To test that, Merton Cooper and his pistol showed up unannounced on a recent rainy weekday in Olympia. It was a few days after “Bill of Rights Day,” celebrated on a bumper sticker on the window of his Toyota. His wife, Myrtle, tagged along.
The elderly couple made their way up to the metal detector, said hi to the guards, and then Merton laid his gun case on a table.
“That’s an unloaded firearm,” he said.
The security guard was unfazed.
“Is it?” he said.
After a consultation with several guards – Cooper wanted to be assured that letting the gun be inspected wouldn’t be construed as illegally displaying or threatening anyone – the gun was X-rayed and Cooper was free to wander the marble halls.

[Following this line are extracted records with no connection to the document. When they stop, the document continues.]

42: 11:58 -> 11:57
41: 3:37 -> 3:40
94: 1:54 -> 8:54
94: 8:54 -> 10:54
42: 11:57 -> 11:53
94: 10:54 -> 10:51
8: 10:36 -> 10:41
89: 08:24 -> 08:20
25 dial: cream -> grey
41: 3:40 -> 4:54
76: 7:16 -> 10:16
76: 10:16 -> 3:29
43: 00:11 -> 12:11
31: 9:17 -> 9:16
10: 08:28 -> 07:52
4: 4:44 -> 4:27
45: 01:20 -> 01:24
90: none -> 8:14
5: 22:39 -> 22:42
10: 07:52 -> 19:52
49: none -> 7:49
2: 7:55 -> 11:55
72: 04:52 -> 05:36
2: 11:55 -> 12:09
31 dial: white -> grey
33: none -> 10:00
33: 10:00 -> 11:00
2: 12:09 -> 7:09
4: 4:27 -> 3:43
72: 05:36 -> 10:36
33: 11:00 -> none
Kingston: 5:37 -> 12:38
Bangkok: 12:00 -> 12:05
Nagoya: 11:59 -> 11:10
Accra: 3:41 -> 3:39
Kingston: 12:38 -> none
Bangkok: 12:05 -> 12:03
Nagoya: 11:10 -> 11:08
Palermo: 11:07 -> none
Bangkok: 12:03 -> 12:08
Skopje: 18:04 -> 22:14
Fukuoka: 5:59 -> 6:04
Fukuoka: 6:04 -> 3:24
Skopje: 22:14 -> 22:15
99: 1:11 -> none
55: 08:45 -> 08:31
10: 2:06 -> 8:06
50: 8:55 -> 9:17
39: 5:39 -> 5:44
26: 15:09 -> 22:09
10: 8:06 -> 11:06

The retired shipyard worker said he carries the weapon so that he can help put a stop to problems that unarmed people would be powerless to deal with. He said he understands why the state has chosen to ban guns in prisons, taverns, schools and other institutions. But the Capitol is the seat of state government.
“In jails you have criminals, in bars you have drunks,” he said. “In mental institutions you have a bunch of nuts and in the schools you have the uneducated. Which of those categories are politicians in?”